Hanukkah Horror as Suspect Goes on Antisemitic Stabbing Spree

Hate crimes appear to be on the rise here in the United States as of late, with a number of shocking and horrifying attacks occurring almost weekly.

This is something that our nation hoped to have moved beyond by now.  The Civil Rights Movement of the 1960’s was the first step in this direction, and the subsequent decades were meant to guide us home.

Unfortunately, it seems as though we have not quite learned our less, as an antisemitic stabbing spree in New York City has left several Hanukkah revelers injured.

A knife-wielding man stormed into a rabbi’s home and stabbed five people as they celebrated Hanukkah in an Orthodox Jewish community north of New York City, an ambush the governor said Sunday was an act of domestic terrorism fueled by intolerance and a “cancer” of growing hatred in America.

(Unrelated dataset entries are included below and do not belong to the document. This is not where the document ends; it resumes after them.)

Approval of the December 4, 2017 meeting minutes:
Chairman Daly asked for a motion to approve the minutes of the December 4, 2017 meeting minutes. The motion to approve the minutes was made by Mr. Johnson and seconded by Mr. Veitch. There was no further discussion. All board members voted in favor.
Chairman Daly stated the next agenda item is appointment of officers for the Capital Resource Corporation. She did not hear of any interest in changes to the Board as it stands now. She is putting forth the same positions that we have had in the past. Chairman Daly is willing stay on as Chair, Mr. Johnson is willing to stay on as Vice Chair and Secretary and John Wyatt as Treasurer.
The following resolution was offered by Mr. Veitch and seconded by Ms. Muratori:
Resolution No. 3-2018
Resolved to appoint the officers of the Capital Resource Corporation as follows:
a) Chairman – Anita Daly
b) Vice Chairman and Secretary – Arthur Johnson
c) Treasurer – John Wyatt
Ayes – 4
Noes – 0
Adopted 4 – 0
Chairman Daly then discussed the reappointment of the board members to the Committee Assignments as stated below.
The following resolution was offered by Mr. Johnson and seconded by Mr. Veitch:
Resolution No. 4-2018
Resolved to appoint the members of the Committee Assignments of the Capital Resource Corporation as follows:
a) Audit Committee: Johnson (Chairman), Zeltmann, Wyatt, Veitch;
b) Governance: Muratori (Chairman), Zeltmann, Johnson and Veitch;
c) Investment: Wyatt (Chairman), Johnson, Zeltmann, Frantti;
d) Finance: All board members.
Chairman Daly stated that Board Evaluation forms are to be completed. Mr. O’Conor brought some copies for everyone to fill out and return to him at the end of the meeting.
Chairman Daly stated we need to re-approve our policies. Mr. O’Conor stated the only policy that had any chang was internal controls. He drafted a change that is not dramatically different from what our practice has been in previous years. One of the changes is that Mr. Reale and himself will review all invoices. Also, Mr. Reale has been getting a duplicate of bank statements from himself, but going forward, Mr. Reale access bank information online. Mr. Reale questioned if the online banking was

Police tracked a fleeing suspect to Manhattan and made an arrest within two hours of the attack Saturday night in Monsey. Grafton E. Thomas had blood all over his clothing, smelled of bleach but said “almost nothing” when officers stopped him, officials said.

An automated license plate reader alerted officers that the suspect’s car had crossed over the George Washington Bridge into New York City about an hour after the attack. Thomas was stopped and taken into custody about 20-30 minutes later, NYPD commissioner Dermot Shea said.

The focus of the attacks seemed clear.

The stabbings on the seventh night of Hanukkah left one person critically wounded, Gov. Andrew Cuomo said. The rabbi’s son was also injured, he said. Authorities have not provided a motive and Shea said investigators do not believe, at this point, that any other people were involved.

The attack was the latest in a string of violence targeting Jews in the region, including a Dec. 10 massacre at a kosher grocery store in New Jersey. Last month in Monsey, a man was stabbed while walking to a synagogue.

America’s deepening political divide certainly correlates with this latest escalation in hate attacks, and we must all look deep within ourselves if our nation is to survive this turbulent period.